While the passage of the Marriage Equality Act in New York legalizing gay and lesbian marriages is an important advance in civil rights there are important issues which still need to be resolved. This post will focus on the issue of children and child custody. When the sexual revolution exploded the law struggled with the rights of parents of children born out of wedlock. We now have a dense body of law which addresses these rights of straight parents. Now, we must work on addressing the rights of gay and lesbian parents. The transgendered parents have other issues which will be addressed in another post.

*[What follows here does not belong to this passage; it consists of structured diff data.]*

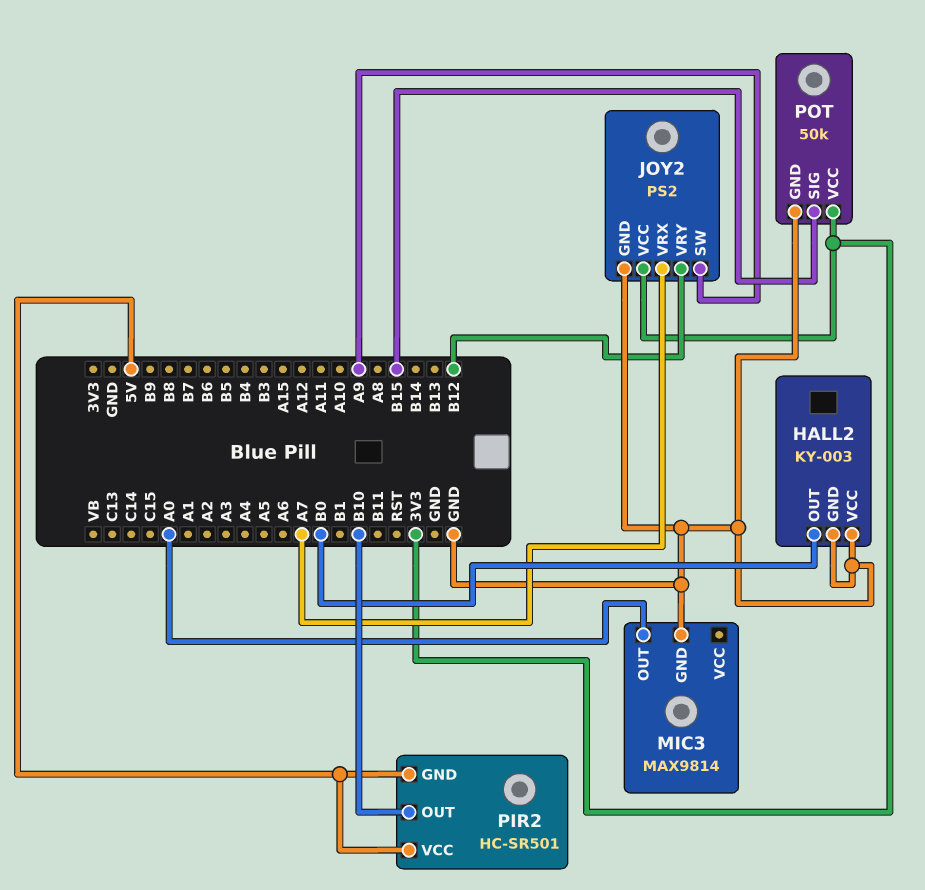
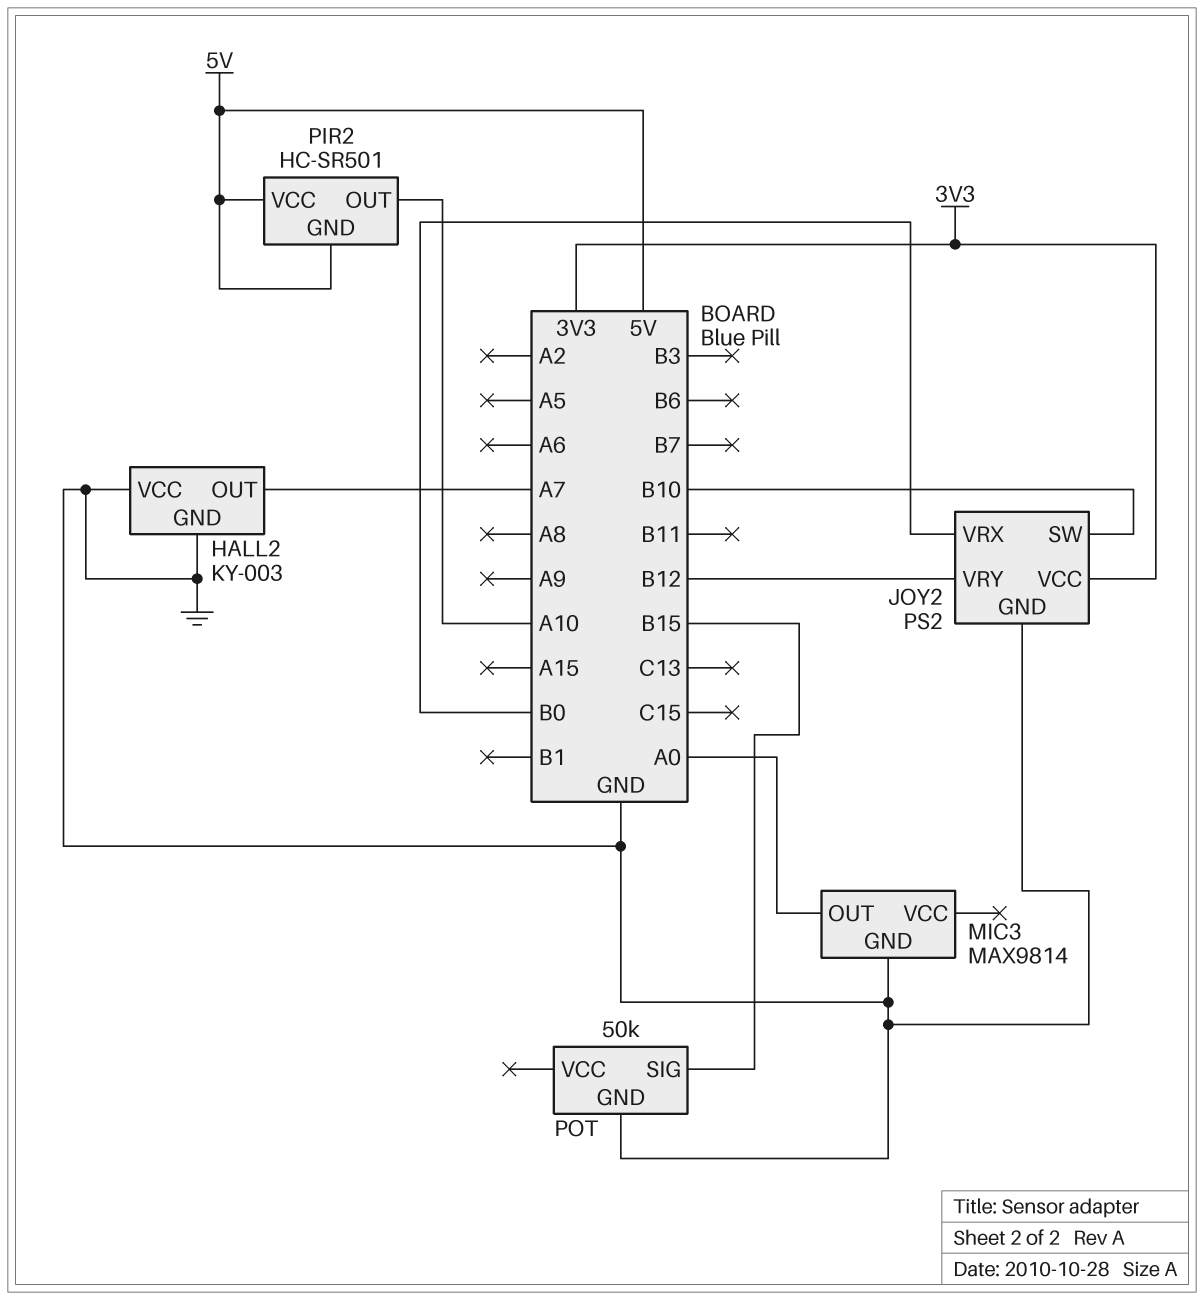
HALL2 pin OUT: B0 -> A7
JOY2 pin SW: A9 -> B10
JOY2 pin VRX: A7 -> B0
PIR2 pin OUT: B10 -> A10
POT pin VCC: 3V3 -> none

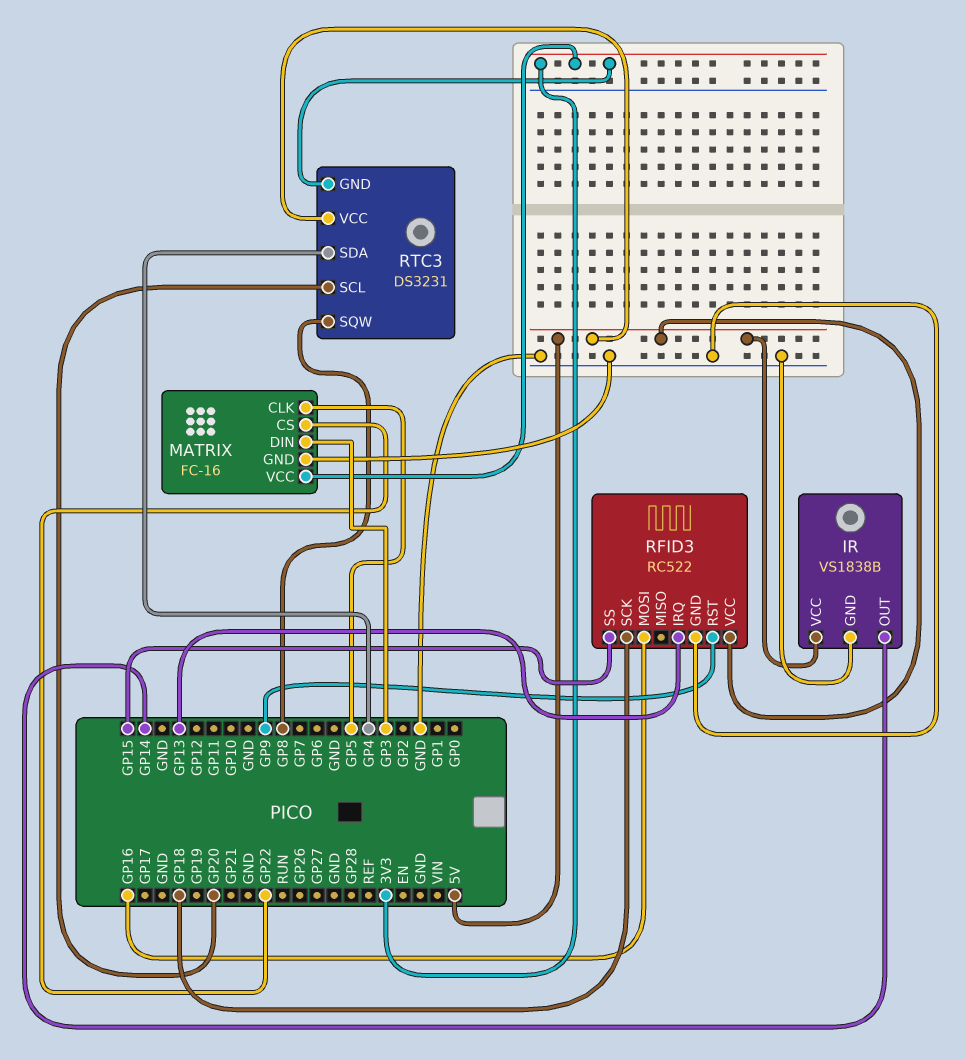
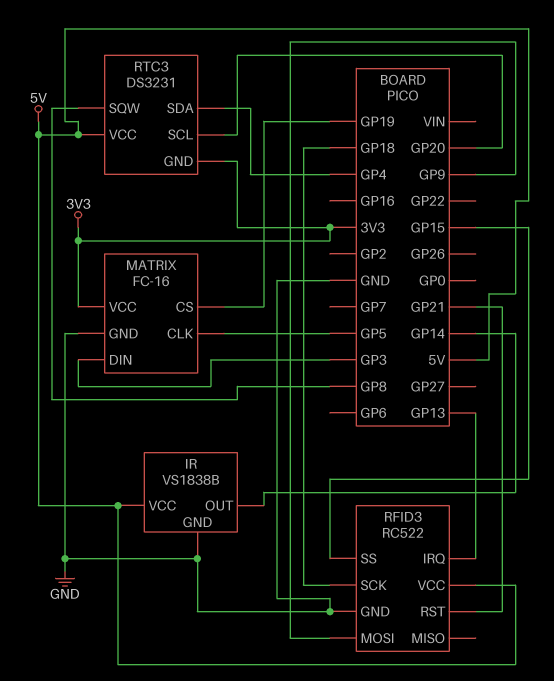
MATRIX pin CS: GP22 -> GP19
RFID3 pin MOSI: GP16 -> GP9
RFID3 pin RST: GP9 -> GP21

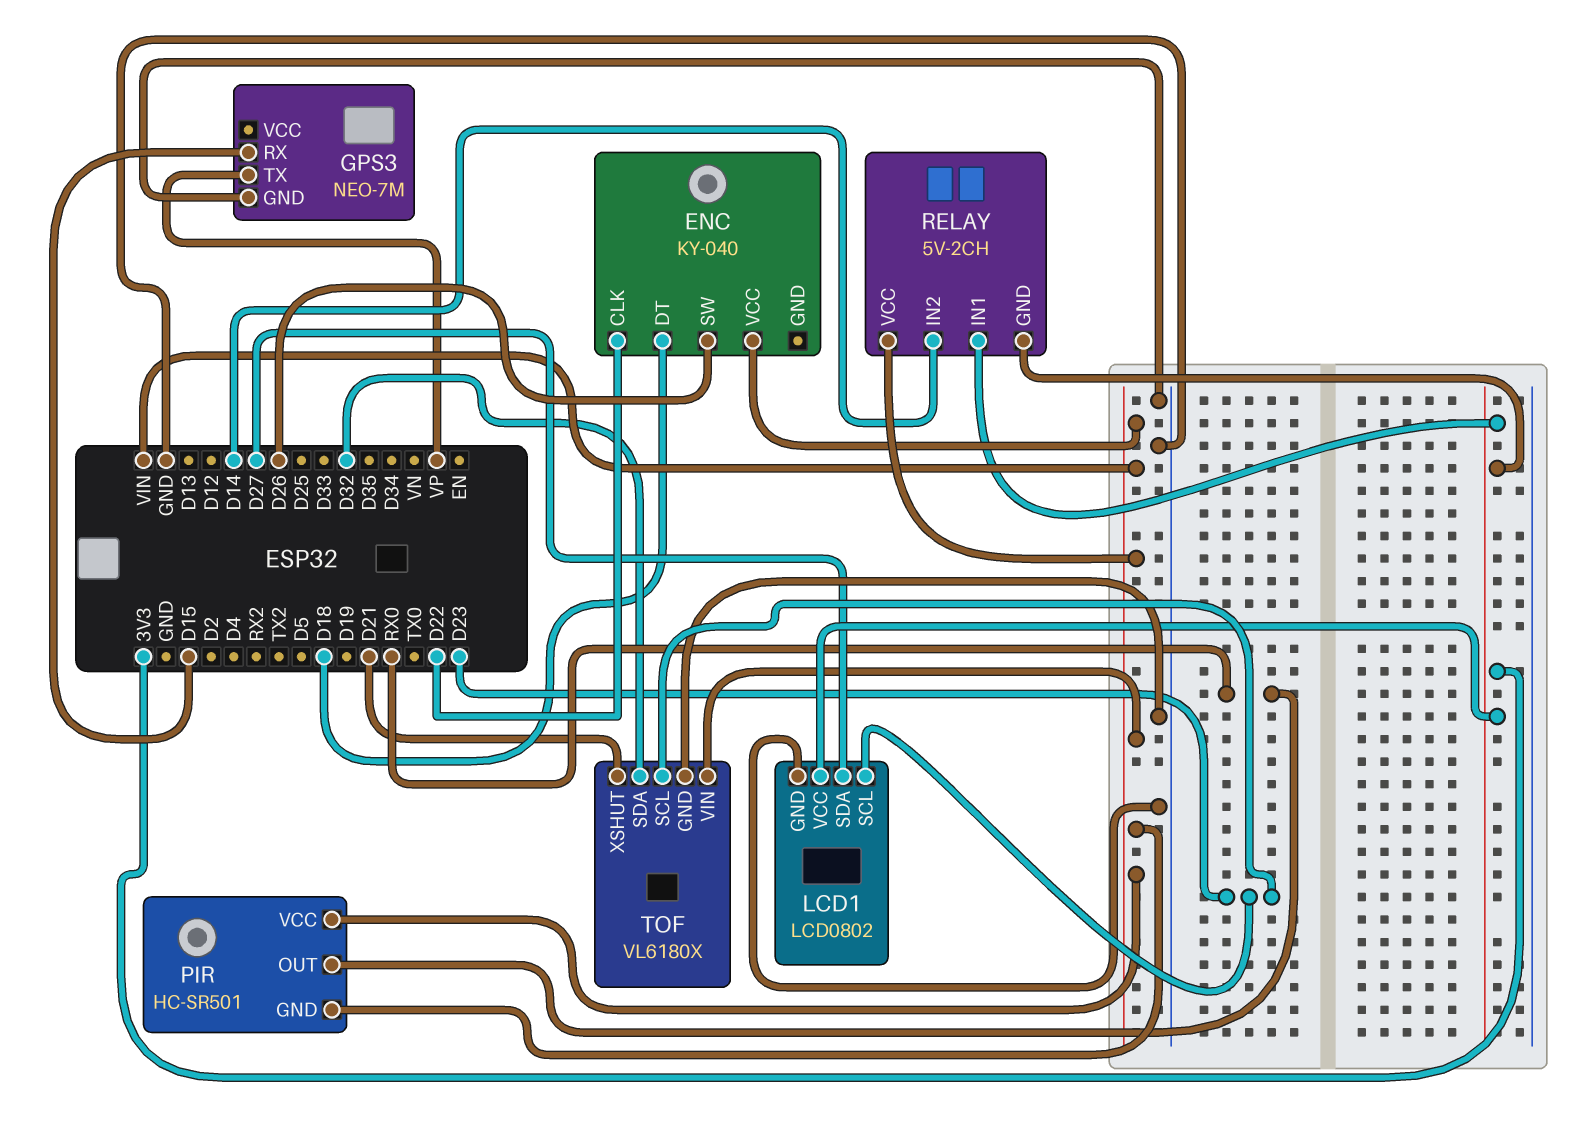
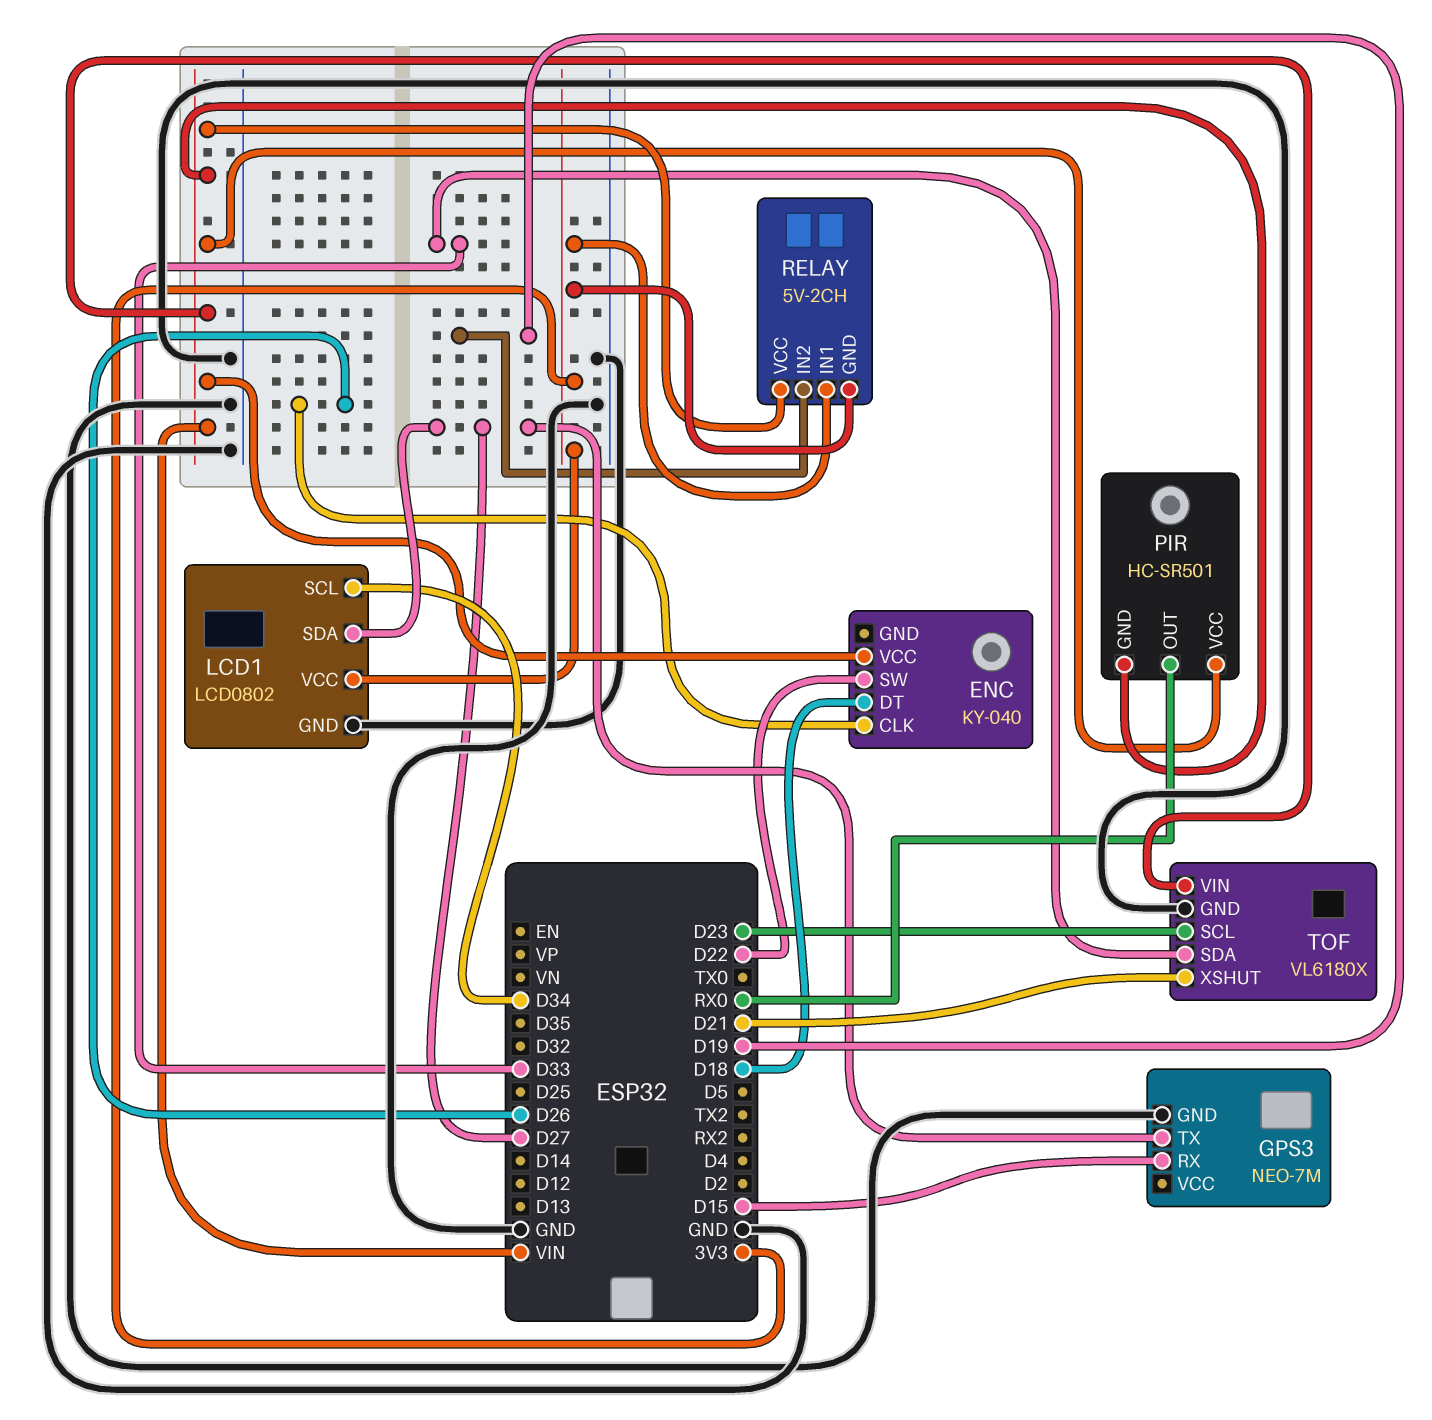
ENC pin CLK: D22 -> D26
ENC pin SW: D26 -> D22
GPS3 pin TX: VP -> D27
LCD1 pin SCL: D23 -> D34
RELAY pin IN2: D14 -> D19
TOF pin SDA: D32 -> D33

Prior to the sexual revolution, children born out of wedlock were denied numerous rights and the issue of parental rights was generally not addressed. Domestic Relations Law section 24 and Family Court Act section 417 changed all that. A child born before marriage becomes legitimate upon marriage. Further, Family Court Act Article 6 provides that non-married parents have rights to custody and visitation.
With the Marriage Equality Act, a child born to a married gay or lesbian couple could be considered a child of the marriage. Domestic Relations Law section 73 permits a child born to a married woman by means of artificial insemination with the written consent of the mother and her husband to be deemed the legitimate birth child of the woman and husband. In the decision of Wendy G-M v. Erin G-M a lower court in Monroe County, in a well reasoned decision used this principle to find that the lesbian wife who was the non-biological mother was the legal parent. Note the key here: the child was born through artificial insemination and the parties were married at the time of the birth. The other key note is that this decision is but a single lower court decision in a single county. Other courts and more importantly appellate courts in other departments of the state could disagree. There is a real possibility that another judge in another county could come to the opposite conclusion. Let us not forget that the Republican Party and the Conservative Party recently attacked the Mayor of Seacliff, Bruce Kennedy for performing Same-Sex marriages.
The presumption of legitimacy does not apply where the child was born before marriage of a same sex couple. Again, for a straight couple, this is not an issue, but is it for a gay or lesbian couple. The reason is that the Domestic Relations 24 and FCA section 417 creates a presumption that the father is the biological father. However, this is but a presumption and can be rebutted. In the case of a gay or lesbian couple is it self-evident that only one party is the natural parent.
The problem is further complicated by the doctrine of “Equitable Estoppel”. Under this doctrine if a man raises the child as his own, he will be denied the right to deny paternity. The way this normally works is that the father raises the child and finds out several years later that his wife or girlfriend had cheated on him and now he wants to avoid child support. The courts have found this situation createa a non-biological paternity and the court will then require the man to pay child support. Later this doctrine was expanded to allow the father visitation rights.
Under New York law a person who is neither the adoptive parent or the biological parent does normally not have any rights to custody and visitation, absent “extraordinary circumstances””.
The Court of Appeals has expressly rejected the doctrine of Equitable Estoppel for lesbian couples. See Debra H. v. Janice R. 14 NY3rd 576. It can be assumed that the court would also reject this for male homosexual couples as well. In a particularly unjust twist, the Court of Appeals has allowed the finding of paternity for the payment of child support but not for visitation. The Court cited statutory restrictions on its power to allow visitation. So, the non-biological parent has to pay for the child but cannot see the child.
In the case of Jann P v. Jamie R, New York Law Journal July 25, 2014, Family Court Judge Dane faced this frustrating situation. Judge Dane, an outstanding and compassionate Judge, found that the non-biological mother had no custodial rights. It was clear in his decision that he wanted to find to the contrary, but as he stated the statutes and caselaw were against it. In Jann P, the biological mother had the child prior to the marriage. The parties married and signed a separation agreement which provided visitation. After the divorce the biological mother sought to terminate the visitation. Judge Dane explored the law and regretfully concluded that under the current state of the law, the non-biological mother did not have the right of visitation.
To avoid this problem the gay or lesbian couple should not have the child until after marriage. If there is a child born before marriage then all efforts should be made to adopt the child.
Finally, efforts must be made to push the State Government to address this problem and fix the statutes. In the end, until the statutes are made clear and explicit and above all fair, gay and lesbian parents will continue to suffer in this legal limbo.